Passage to read:
####################
Sturdy v. Hall

Decision Date14 October 1940
Docket NumberNo. 4-6196.,4-6196.
Citation143 S.W.2d 547
PartiesSTURDY v. HALL, Secretary of State.
CourtArkansas Supreme Court

Charles W. Mehaffy and Ed I. McKinley, Jr., both of Little Rock, for appellant.

J. S. Abercrombie and Edward H. Coulter, both of Little Rock, and Tom F. Digby, of North Little Rock, for appellee.

FRANK G. SMITH, Justice.

On and prior to July 6, 1940, there was filed with the Secretary of State numerous petitions, which, together, contained the names of 13,807 signers. The petitions were in support of proposed Initiated Act No. 2, which the sponsors of the proposal refer to as the "Local Option Act".

The Secretary of State found and declared that the ballot title proposed for the Act was sufficient, and that 11,232 signatures were requisite and sufficient for the initiation of the proposed Act, and that the required number of electors had signed the petitions to entitle said Act No. 2 to be placed on the ballot to be voted upon at the general election to be held November 5, 1940.

Immediately after this ruling, the plaintiff here, who alleges he is a resident and elector of this State, had a check made of the signatures appearing on the petitions, and on September 10th he filed a complaint in this court, challenging the sufficiency of the petitions. In the complaint the signatures challenged are arranged by counties, and there appears the name of each person whose signature is challenged and the ground of the challenge. At the time of the filing of this complaint here a copy thereof was delivered to the Attorney General, and another copy to the attorney for the Anti-Saloon League, which organization had sponsored the petitions. Without filing any response to the petition here, the Anti-Saloon League has been treated as an intervener, and its attorney was present at the taking of the voluminous testimony which we have in the record before us.
####################
Complete the following:
A. Transcribe the Sturdy v. Hall opinion between "On and prior" and "November 5, 1940.", inclusive.
B. Name every attorney listed as counsel for either party in the Sturdy v. Hall opinion.
The listing has nothing to do with the Sturdy v. Hall opinion.

Data below:
####################
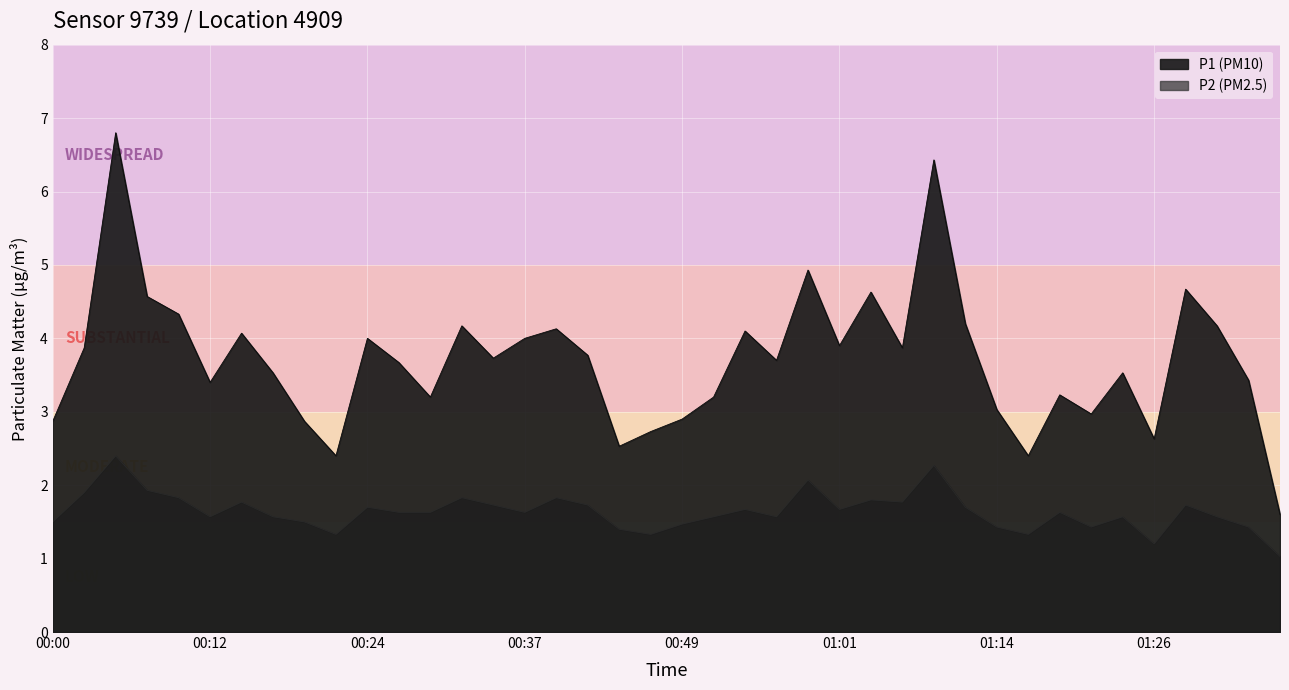

What is the difference between the second highest and second lowest values in the P2 series?

1.1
####################
Exercise answers:
A.
On and prior to July 6, 1940, there was filed with the Secretary of State numerous petitions, which, together, contained the names of 13,807 signers. The petitions were in support of proposed Initiated Act No. 2, which the sponsors of the proposal refer to as the "Local Option Act".

The Secretary of State found and declared that the ballot title proposed for the Act was sufficient, and that 11,232 signatures were requisite and sufficient for the initiation of the proposed Act, and that the required number of electors had signed the petitions to entitle said Act No. 2 to be placed on the ballot to be voted upon at the general election to be held November 5, 1940.

B.
Charles W. Mehaffy
Ed I. McKinley, Jr.
J. S. Abercrombie
Edward H. Coulter
Tom F. Digby